そっと卵を探すとステンドグラスが卵形なのじゃ。それにも祈りを捧げるのじゃ。
この卵が神殿の、そして神殿から分派した西方聖堂会のご本尊なのじゃ。元々神殿の教えは支配域を広げておった拡大期の帝国で支配下になった民族の信仰を組み込んでいくために作られた人工宗教なのじゃ。帝国は信仰が民族の拠り所となり将来の反乱の苗床になると言う虞から宗教を統一したいと考えたのじゃが、それを断行すればまさにそれが再びの戦を呼ぶこともわかっておったのじゃな。

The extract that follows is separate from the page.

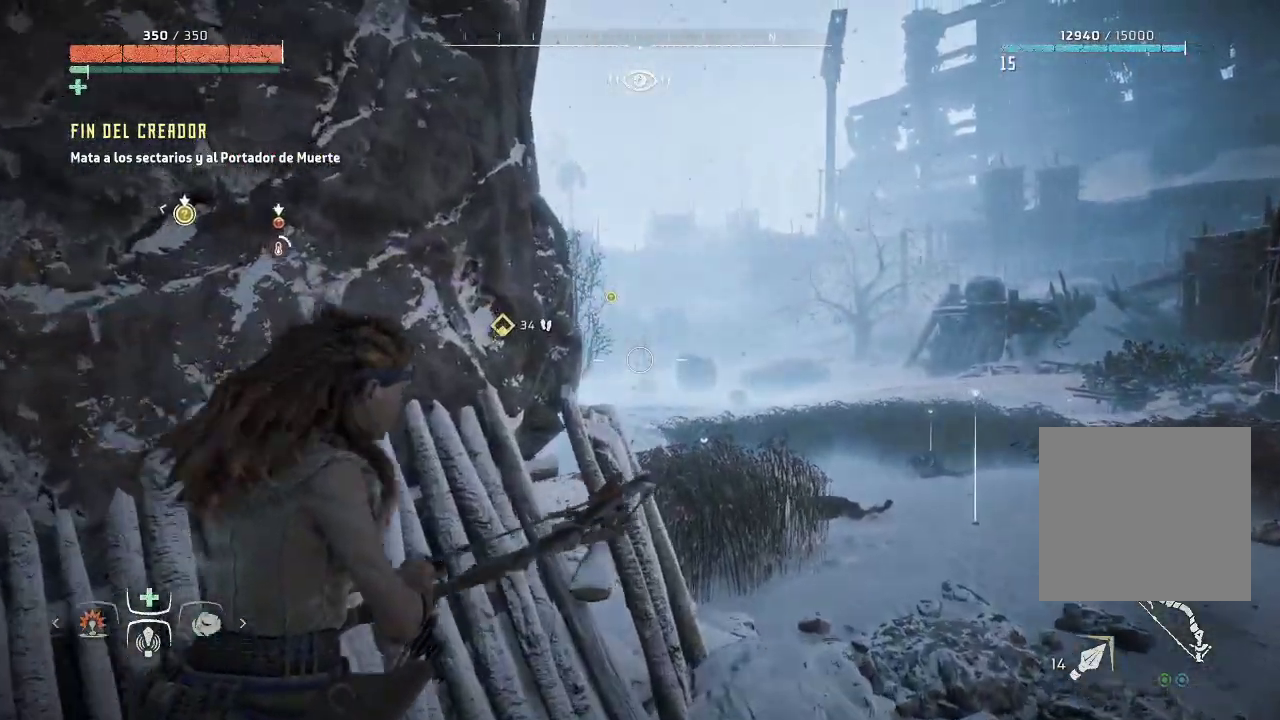
{"buttons": ["L2", "R2"], "left_stick": "left", "right_stick": "up-left", "events": [[167, "left_stick", "up-left"], [317, "left_stick", "center"], [383, "R2", "down"], [450, "left_stick", "left"]]}
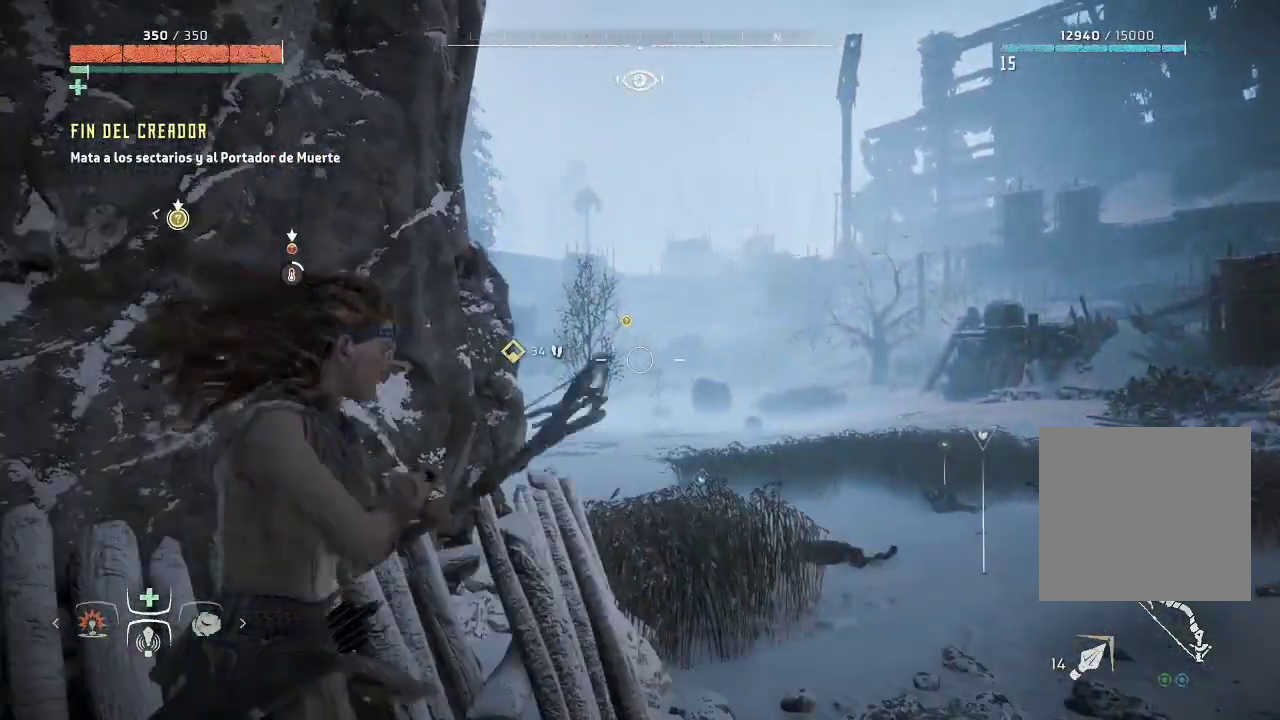
{"buttons": ["L2", "R2", "R3"], "left_stick": "center", "right_stick": "center", "events": [[100, "left_stick", "down-left"], [150, "right_stick", "center"], [233, "left_stick", "center"], [467, "R3", "down"]]}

ゆえに新たに支配地となった地域の神殿や社に卵の意匠を一つ祀ることを求めたのじゃ。最初はそれだけなのじゃ。
この卵は未だ盈ちぬ神の卵、やがて来る救世の神の揺りかご、まあ未来仏信仰のようなものなのじゃ。
そして卵を聖印として掲げる司祭たちが中央から派遣されてくるようになり、同時に各地の次期聖職者たちを中央の神学校へ招き教育して送り返す。それを繰り返すことでいつの間にか各地で主に祀られておる神は違えど根本は皆卵を祀っている同じ宗教、に作り替えることに成功したわけなのじゃ。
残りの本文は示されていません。